Microsoft and NetApp are working to deliver a native version of the storage provider's Network File System (NFS) for Azure. The new Enterprise NFS Service is based on NetApp's flagship Data ONTAP storage operating and management platform and will be available for public preview in early 2018.

Both companies inked their latest of many partnerships over the years to let enterprises move their enterprise storage workloads to Microsoft Azure. The new Azure Enterprise NFS Service was announced at NetApp Insight, the company's annual customer and partner conference.

The announcement was overshadowed by the fact that the conference is taking place at the Mandalay Bay hotel in Las Vegas, the site of Sunday night's deadly shooting massacre. While the preconference sessions were cancelled on Monday because the hotel was still on lockdown, it resumed yesterday and was marked by a moment of silence.

Administrators will be able to access the new service from the Azure console, which NetApp said will appeal to cloud architects and storage managers seeking to bring NFS services natively to Azure for workloads such as database-oriented analytic workloads, e-mail and disaster recovery. In a statement by Anthony Lye, senior VP of Microsoft's cloud business unit, the solution will use NFS to provide "visibility and control across Azure, on-premises and hosted NFS workloads."

The offering will enable the provisioning and automation at scale of NFS services using RESTful APIs, with added data protection offered through the ability to create on-demand, automated snapshots. The service will support both V3 and V4 workloads running in Azure as well as hybrid deployments, according to NetApp. It will also include integration with various Azure services including SQL Server and SAP Hana for Azure.

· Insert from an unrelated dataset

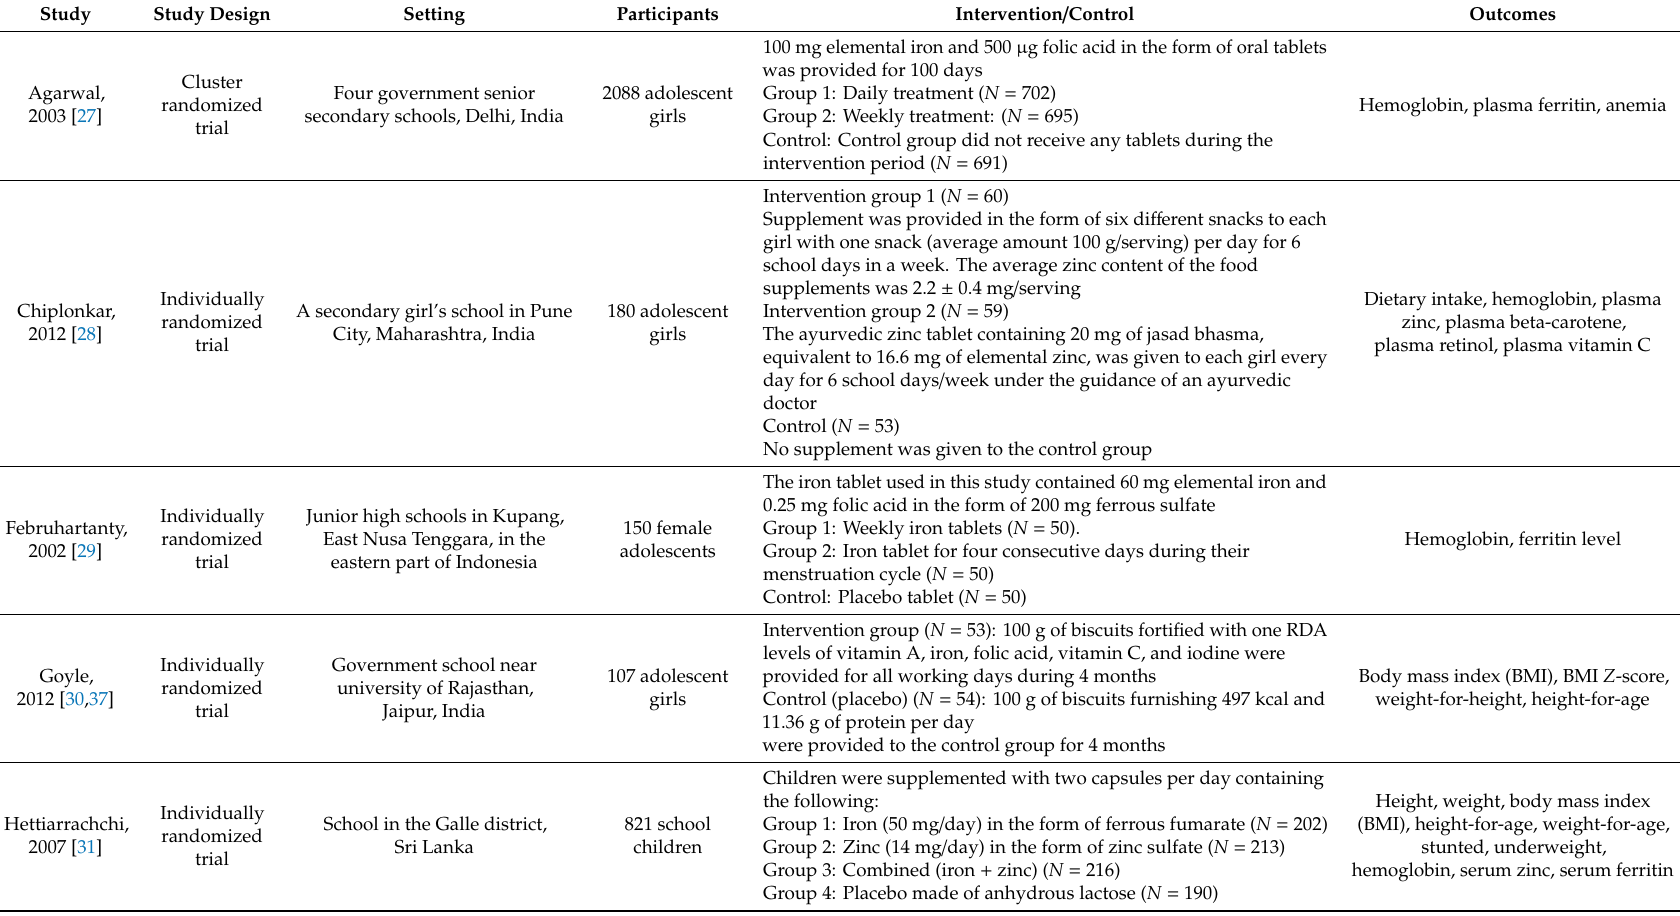
Table 1. Characteristics of the included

NetApp also said the pack calls for integrating Data ONTAP software with Azure Stack, which CEO George Kurian said in a recorded video presentation will speed the migration of enterprise applications to Azure Stack and Azure.

Kurian also said the two companies are integrating NetApp's recently launched all-flash-based FabricPool technology and said it "manages cold data by tiering in a cost-effective manner to the cloud and integration of fabric pools together with Azure Blob Storage. He added that it "gives customers a really capable hybrid cloud data service and allows them to optimize their own datacenters," he said.

Cloud Control for Office 365 now supports Azure Storage and will soon have availability in EMEA and APAC regions, allowing local instances of Exchange, OneDrive and SharePoint. The two companies are working to provide more extensive integration with Cloud Control for Office 365 and NetApp AltaVault archiving platform, enabling customers to choose between hot, cool, and cold storage options in Azure for backup and disaster recovery requirements.